Lady Audley tira sa bourse — un bijou en ivoire, argent et turquoise — et en sortit un billet de banque et quatre souverains qu’elle déposa sur la table.

« Je veux un reçu de cet homme avant de partir, » dit-elle.

Il fallut du temps pour faire comprendre au gardien ce qu’on désirait de lui, et ce ne fut qu’en lui mettant entre les doigts une plume pleine d’encre qu’il comprit que sa signature était nécessaire au bas du reçu écrit par Phœbé Marks. Dès que l’encre fut sèche, lady Audley prit le papier et quitta la salle. Phœbé la suivit.

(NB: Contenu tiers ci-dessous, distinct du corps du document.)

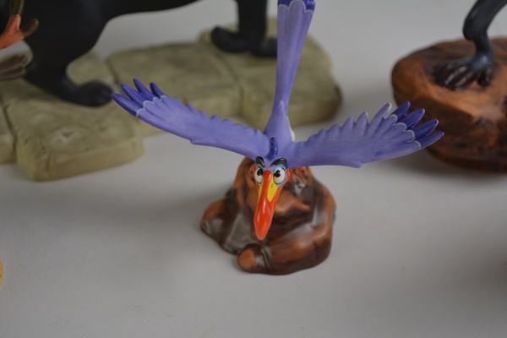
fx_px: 845
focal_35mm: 60
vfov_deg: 22.6
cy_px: 169
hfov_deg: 33.4
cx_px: 254
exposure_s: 1/125
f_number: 5.6
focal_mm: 40
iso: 400
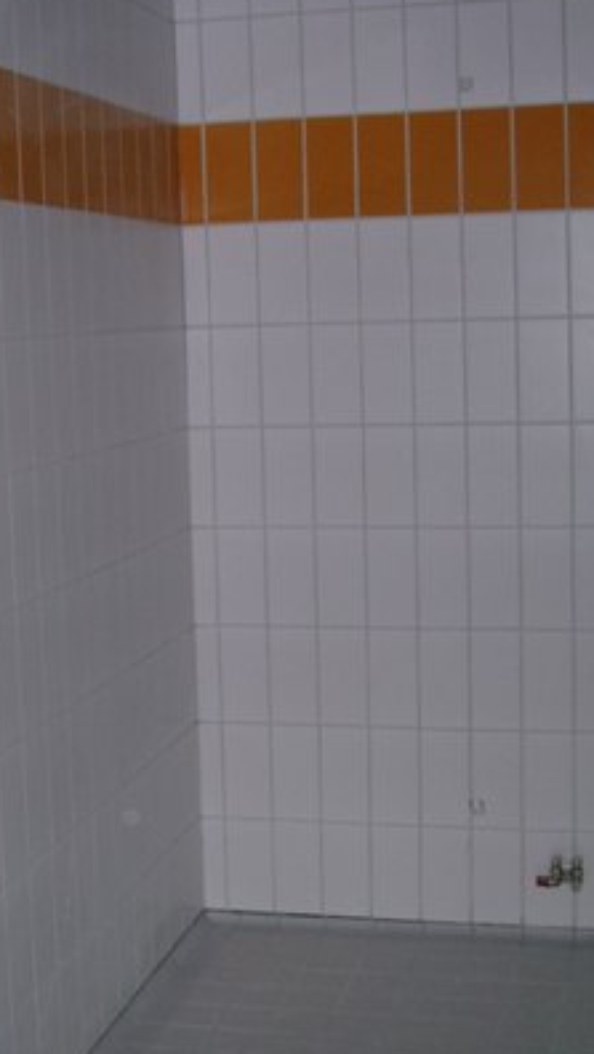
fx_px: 1707
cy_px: 559
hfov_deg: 19.7
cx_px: 210
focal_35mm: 61
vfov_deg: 34.3
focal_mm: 7.6
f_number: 2.6
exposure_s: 1/60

« Vous ne vous en retournerez pas seule, milady ; dit-elle. Laissez-moi vous accompagner.

— Oui, oui, vous m’accompagnerez. »

Les deux femmes se trouvaient près de la porte de l’auberge pendant que milady parlait. Phœbé regardait son ancienne maîtresse. Elle s’était attendue à ce que lady Audley fût pressée de repartir après avoir payé l’affaire dont elle avait voulu si capricieusement s’occuper ; mais il n’en fut pas ainsi ; milady était appuyée contre le montant de la porte et regardait dans le vide. Mistress Marks eut peur de nouveau que des chagrins récents n’eussent rendu sa maîtresse folle.

Une petite horloge hollandaise placée derrière le comptoir sonna une heure, pendant que lady Audley demeurait ainsi indécise et complètement irrésolue.